Computes the modular multiplicative inverse of a modulo m,
using brute force
"""
a %= m
for x in range(1,m) :
if a*x%m == 1 :
return x
return None


Do notice that the possibility of no multiplicative inverse existing is contemplated in the code. This will actually be the case if a and m have any common factors, i.e. if they are not coprime. So the previous code could serve as a moron’s approach to determining if two numbers are relatively prime. Not that I recommend it, though, as it should be clear that the code I have just produced will be very inefficient for large values of m.

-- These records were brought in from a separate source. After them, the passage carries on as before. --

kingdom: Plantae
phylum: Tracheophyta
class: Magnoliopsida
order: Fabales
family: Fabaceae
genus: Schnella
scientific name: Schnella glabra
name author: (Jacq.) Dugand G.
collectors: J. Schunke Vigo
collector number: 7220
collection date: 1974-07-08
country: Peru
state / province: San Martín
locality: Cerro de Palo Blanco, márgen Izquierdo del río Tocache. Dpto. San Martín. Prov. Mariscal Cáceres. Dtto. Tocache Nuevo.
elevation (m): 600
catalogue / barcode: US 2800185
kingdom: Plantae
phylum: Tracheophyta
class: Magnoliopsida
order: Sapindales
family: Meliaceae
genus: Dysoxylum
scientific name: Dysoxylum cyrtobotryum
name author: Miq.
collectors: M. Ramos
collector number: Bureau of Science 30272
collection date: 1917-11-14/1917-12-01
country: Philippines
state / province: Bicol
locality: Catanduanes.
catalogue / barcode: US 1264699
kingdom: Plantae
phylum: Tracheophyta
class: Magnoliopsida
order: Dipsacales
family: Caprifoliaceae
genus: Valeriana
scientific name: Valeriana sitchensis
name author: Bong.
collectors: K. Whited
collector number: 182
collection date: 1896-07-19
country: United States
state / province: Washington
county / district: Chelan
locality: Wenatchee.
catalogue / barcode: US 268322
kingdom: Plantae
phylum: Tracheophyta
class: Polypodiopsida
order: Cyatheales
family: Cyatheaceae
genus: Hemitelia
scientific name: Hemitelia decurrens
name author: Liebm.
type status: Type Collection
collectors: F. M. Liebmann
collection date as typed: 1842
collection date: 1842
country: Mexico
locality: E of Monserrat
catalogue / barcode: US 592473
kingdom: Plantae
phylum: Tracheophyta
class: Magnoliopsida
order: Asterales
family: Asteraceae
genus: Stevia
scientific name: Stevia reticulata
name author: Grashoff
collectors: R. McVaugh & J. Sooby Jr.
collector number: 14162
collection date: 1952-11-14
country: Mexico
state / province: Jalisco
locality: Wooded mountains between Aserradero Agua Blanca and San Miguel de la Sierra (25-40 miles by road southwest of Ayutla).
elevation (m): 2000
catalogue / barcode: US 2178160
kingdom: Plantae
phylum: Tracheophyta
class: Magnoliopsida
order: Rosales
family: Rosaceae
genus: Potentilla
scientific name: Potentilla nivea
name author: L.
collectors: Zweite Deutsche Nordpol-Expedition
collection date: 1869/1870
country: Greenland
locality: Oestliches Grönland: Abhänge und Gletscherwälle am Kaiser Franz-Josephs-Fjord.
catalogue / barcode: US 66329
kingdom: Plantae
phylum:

The Extended Euclidean Algorithm
As stated, we are after a number x that fulfills a·x = 1 (mod m). This can of course be written as well as a·x = 1 + m·y, which rearranges neatly into a·x – m·y = 1. Since x and y need not be positive, we can write it as well in the standard form, a·x + m·y = 1. If a and m are coprime, this is a particular instance of a·x + b·y = gcd(a,b), where gcd(a,b) is the greatest common divisor of a and b. This equation is known as Bézout’s identity, and can be efficiently solved using the extended Euclidean algorithm. To find a solution to our particular equation, this algorithm would proceed as follows:

1. Rewrite the equation as an·xn + mn·yn = 1, starting with n = 0
2. Compute the quotient, qn, and the remainder, rn, of an divided by mn, and rewrite the original equation as (mn·qn + rn)·xn + mn·yn =1
3. Rearrange the terms in the equation to get mn·(qn·xn+yn) + rn·xn = 1
4. Do the changes of variables
• xn+1 = qn·xn+yn,
• yn+1 = xn,
• an+1 = mn, and
• mn+1 = rn
5. Repeat the process, until an = 1, and mn = 0.
6. Such equations has the trivial solution xn = 1, yn = 0.
7. Work your way back to x0 and y0, noting that
• xn-1 = yn,
• yn-1 = xn – qn-1·yn
8. x0 is the number we are after.

There is a certain component of faith in believing that, eventually, an = 1 and mn = 0. It is in fact not always the case, as if a and m are not coprime, then the values we will arrive at are mn = 0, but an = gcd(a,m). As a matter of fact, the gcd is normally computed using the Euclidean algorithm, dropping the adjective extended, which basically does the same as above, but without the back-tracking of the xn‘s and the yn‘s. With all of this in mind, we can write two functions, one calling the other, as follows:

def extEuclideanAlg(a, b) :
"""
Computes a solution  to a x + b y = gcd(a,b), as well as gcd(a,b)
"""
if b == 0 :
return 1,0,a
else :
x, y, gcd = extEuclideanAlg(b, a % b)
return y, x - y * (a // b),gcd

def modInvEuclid(a,m) :
"""
Computes the modular multiplicative inverse of a modulo m,
using the extended Euclidean algorithm
"""
x,y,gcd = extEuclideanAlg(a,m)
if gcd == 1 :
return x % m
else :
return None


The gains in speed are tremendous with this new approach. Again, write your own testing function as an exercise, but mine spits out the following results…

 >>> testModInv(1234,5,10000) Got 4 using method 1 in 0.0160000324249 sec. Got 4 using Euclidean algorithm in 0.0309998989105 sec. >>> testModInv(1234,56789,10000) Got 31800 using method 1 in 59.4000101089 sec. Got 31800 using Euclidean algorithm in 0.047000169754 sec. 

So while brute force is good enough, or even the best choice, for very small values of m, as soon as it grows, the benefits of the more elaborate algorithm are all too obvious. According to wikipedia, the algorithm we have coded has complexity O(log(m)2), i.e. time required to compute the modular multiplicative inverse is proportional to log(m)2.